EXERCISE PROMPT
Rewrite the lines of text in the records, replacing every "执白" with "White" and leaving everything else unchanged. Omit the pictures from your answer.

[DATA TO USE]

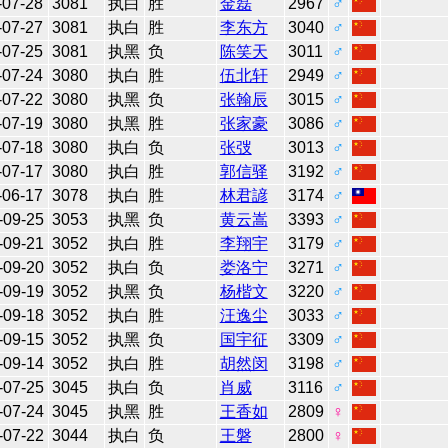
-07-28
3081
执白
胜
金磊
2967
♂
-07-27
3081
执白
胜
李东方
3040
♂
-07-25
3081
执黑
负
陈笑天
3011
♂
-07-24
3080
执白
胜
伍北轩
2949
♂
-07-22
3080
执黑
负
张翰辰
3015
♂
-07-19
3080
执黑
胜
张家豪
3086
♂
-07-18
3080
执白
负
张弢
3013
♂
-07-17
3080
执白
胜
郭信驿
3192
♂
-06-17
3078
执白
胜
林君諺
3174
♂
-09-25
3053
执黑
负
黄云嵩
3393
♂
-09-21
3052
执白
胜
李翔宇
3179
♂
-09-20
3052
执白
负
娄洛宁
3271
♂
-09-19
3052
执黑
负
杨楷文
3220
♂
-09-18
3052
执白
胜
汪逸尘
3033
♂
-09-15
3052
执黑
负
国宇征
3309
♂
-09-14
3052
执白
胜
胡然闵
3198
♂
-07-25
3045
执白
负
肖威
3116
♂
-07-24
3045
执黑
胜
王香如
2809
♀
-07-22
3044
执白
负
王磐
2800
♀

[/DATA TO USE]

ANSWER TO THIS EXERCISE
-07-28
3081
White
胜
金磊
2967
♂
-07-27
3081
White
胜
李东方
3040
♂
-07-25
3081
执黑
负
陈笑天
3011
♂
-07-24
3080
White
胜
伍北轩
2949
♂
-07-22
3080
执黑
负
张翰辰
3015
♂
-07-19
3080
执黑
胜
张家豪
3086
♂
-07-18
3080
White
负
张弢
3013
♂
-07-17
3080
White
胜
郭信驿
3192
♂
-06-17
3078
White
胜
林君諺
3174
♂
-09-25
3053
执黑
负
黄云嵩
3393
♂
-09-21
3052
White
胜
李翔宇
3179
♂
-09-20
3052
White
负
娄洛宁
3271
♂
-09-19
3052
执黑
负
杨楷文
3220
♂
-09-18
3052
White
胜
汪逸尘
3033
♂
-09-15
3052
执黑
负
国宇征
3309
♂
-09-14
3052
White
胜
胡然闵
3198
♂
-07-25
3045
White
负
肖威
3116
♂
-07-24
3045
执黑
胜
王香如
2809
♀
-07-22
3044
White
负
王磐
2800
♀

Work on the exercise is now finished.